● **Data for processing**:
-=-=-

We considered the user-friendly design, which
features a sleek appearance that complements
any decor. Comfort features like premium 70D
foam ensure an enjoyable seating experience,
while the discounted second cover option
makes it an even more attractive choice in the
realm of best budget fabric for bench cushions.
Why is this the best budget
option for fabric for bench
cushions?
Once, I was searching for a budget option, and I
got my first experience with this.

-=-=-

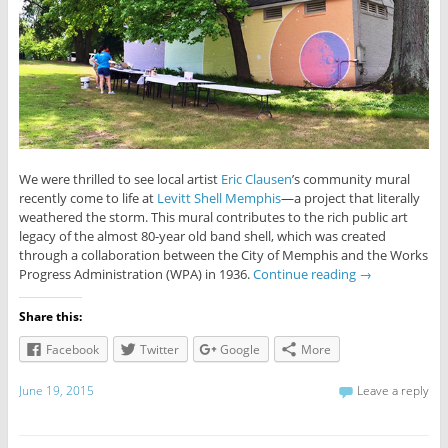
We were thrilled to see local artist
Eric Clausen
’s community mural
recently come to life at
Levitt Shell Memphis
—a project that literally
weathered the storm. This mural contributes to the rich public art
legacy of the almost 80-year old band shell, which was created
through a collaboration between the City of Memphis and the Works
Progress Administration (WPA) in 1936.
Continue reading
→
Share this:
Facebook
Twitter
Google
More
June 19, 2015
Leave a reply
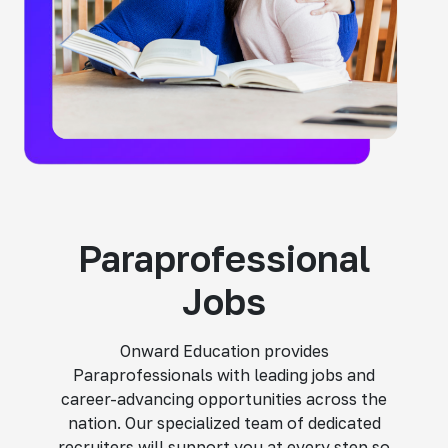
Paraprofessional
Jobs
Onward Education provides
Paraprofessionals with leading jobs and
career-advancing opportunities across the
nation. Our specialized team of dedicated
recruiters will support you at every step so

-=-=-

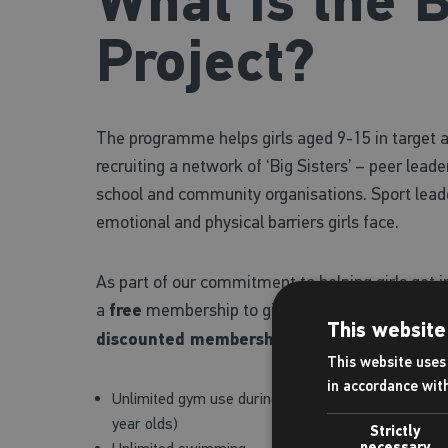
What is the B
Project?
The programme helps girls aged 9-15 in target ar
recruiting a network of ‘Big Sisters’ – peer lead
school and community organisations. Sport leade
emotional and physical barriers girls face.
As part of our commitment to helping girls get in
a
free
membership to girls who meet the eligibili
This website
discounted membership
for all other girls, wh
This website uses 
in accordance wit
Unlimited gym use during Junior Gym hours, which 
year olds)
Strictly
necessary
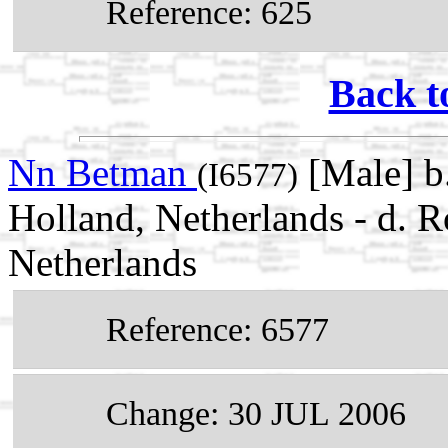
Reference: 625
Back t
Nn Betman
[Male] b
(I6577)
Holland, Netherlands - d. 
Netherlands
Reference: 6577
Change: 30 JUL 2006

-=-=-

● **Exercise aim**: Copy the records from the line with "What is the B" to the line with "Change: 30 JUL 2006", swapping "membership" for "subscription" and changing nothing else. Leave out the pictures.

● **Solution to this problem**:
What is the B
Project?
The programme helps girls aged 9-15 in target ar
recruiting a network of ‘Big Sisters’ – peer lead
school and community organisations. Sport leade
emotional and physical barriers girls face.
As part of our commitment to helping girls get in
a
free
subscription to girls who meet the eligibili
This website
discounted subscription
for all other girls, wh
This website uses 
in accordance wit
Unlimited gym use during Junior Gym hours, which 
year olds)
Strictly
necessary
Reference: 625
Back t
Nn Betman
[Male] b
(I6577)
Holland, Netherlands - d. 
Netherlands
Reference: 6577
Change: 30 JUL 2006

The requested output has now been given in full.